Iroquois football fans may soon be able to cheer on their team under the lights if a proposal by the Iroquois Football Boosters Club is accepted by the School Board.

Club representative Tim Shevlin said the boosters have half the money already and can get the balance in a month if necessary to pay for the project, once the board approves it. He said it would be done at no cost to taxpayers.

He said it would cost about $350 per game for extra police, a groundskeeper, supervision and cost of electricity to run the lights, which Shevlin said could be recouped by raising the cost of adult tickets by a dollar to $2.

He said games at West Seneca's two high schools have enjoyed a resurgence in the past few years with night lights, while there have not been added problems with fights or rowdiness.

If the lights are allowed, children younger than high school age would be admitted to the games with adults only, Shevlin said.

He said that as many as 1,000 people would be expected to attend night football games and that the school's soccer and lacrosse teams also would be able to use the fields at night.

All work on the property would be done by the Boosters Club, which would enter into a contract with the district. When the project is finished, it would be turned over to the district.

Shevlin estimated the cost of the project at $62,000. School Board President Laura Monte said the board would issue a decision by next month. The next board meeting is scheduled for Jan. 9.

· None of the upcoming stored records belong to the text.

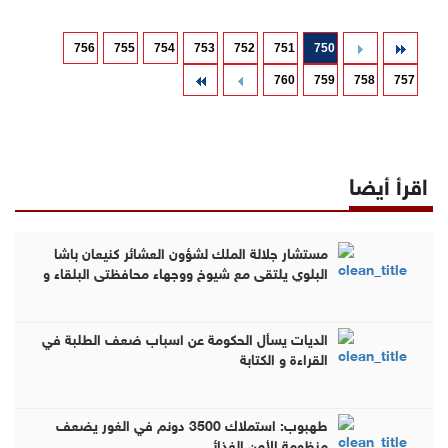
756
755
754
753
752
751
750
760
759
758
757
اقرأ أيضا
مستشار جلالة الملك لشؤون العشائر كنيعان باشا
البلوي يلتقي مع شيوخ ووجهاء محافظتي البلقاء و
الزرقاء للحديث عن الجلوة العشائرية (فيديو وصور )
الديات يسأل الحكومة عن اسباب ضعف الطلبة في
القراءة و الكتابة
طهبوب: استملاك 3500 دونم في الغور يضعف
منظومة الأمن الغذائي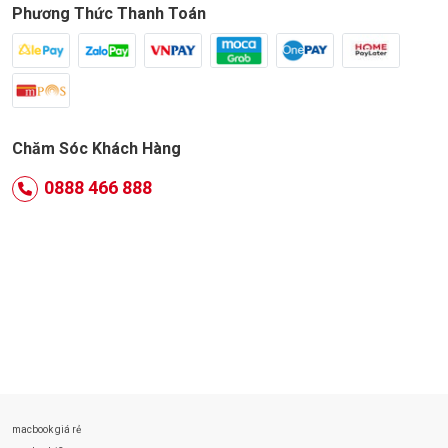
Phương Thức Thanh Toán
Chăm Sóc Khách Hàng
0888 466 888
macbook giá rẻ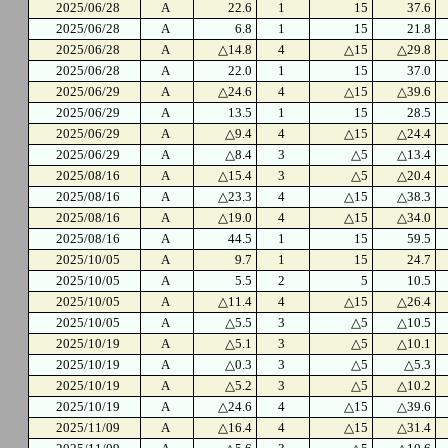
2025/06/28
A
22.6
1
15
37.6
2025/06/28
A
6.8
1
15
21.8
2025/06/28
A
△14.8
4
△15
△29.8
2025/06/28
A
22.0
1
15
37.0
2025/06/29
A
△24.6
4
△15
△39.6
2025/06/29
A
13.5
1
15
28.5
2025/06/29
A
△9.4
4
△15
△24.4
2025/06/29
A
△8.4
3
△5
△13.4
2025/08/16
A
△15.4
3
△5
△20.4
2025/08/16
A
△23.3
4
△15
△38.3
2025/08/16
A
△19.0
4
△15
△34.0
2025/08/16
A
44.5
1
15
59.5
2025/10/05
A
9.7
1
15
24.7
2025/10/05
A
5.5
2
5
10.5
2025/10/05
A
△11.4
4
△15
△26.4
2025/10/05
A
△5.5
3
△5
△10.5
2025/10/19
A
△5.1
3
△5
△10.1
2025/10/19
A
△0.3
3
△5
△5.3
2025/10/19
A
△5.2
3
△5
△10.2
2025/10/19
A
△24.6
4
△15
△39.6
2025/11/09
A
△16.4
4
△15
△31.4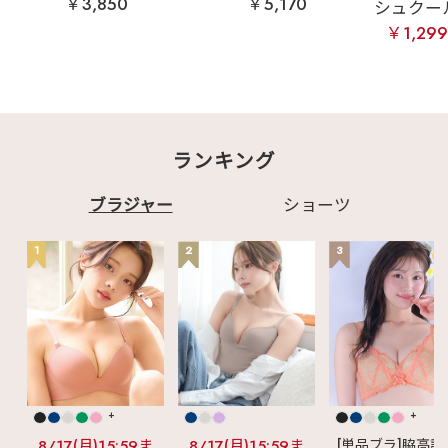
￥3,850
￥5,170
シュクール
￥1,29
ランキング
ブラジャー
ショーツ
1
2
3
+
+
8/17(月)15:59ま
8/17(月)15:59ま
[単品ブラ]脇高設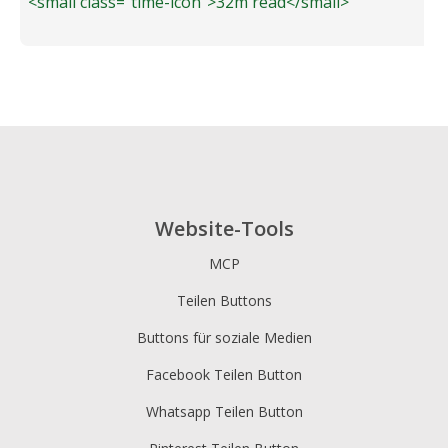
<small class="time-icon">32m read</small>
Website-Tools
MCP
Teilen Buttons
Buttons für soziale Medien
Facebook Teilen Button
Whatsapp Teilen Button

In another matter, School Superintendent Neil Rochelle reported that the retention pond near Woodard Road at the end of the athletic fields, across the road from the high school, will be filled in, and water will be diverted elsewhere as soon as weather permits.

He said there is enough money left over from the project approved by voters a few years ago to fix the problem of the standing water, which has caused complaints from neighbors. He said drainage pipes would have to be installed when the ground is not frozen.

Rochelle said officials from the state Department of Environmental Conservation told him the pond was necessary only during construction, but water naturally pools there.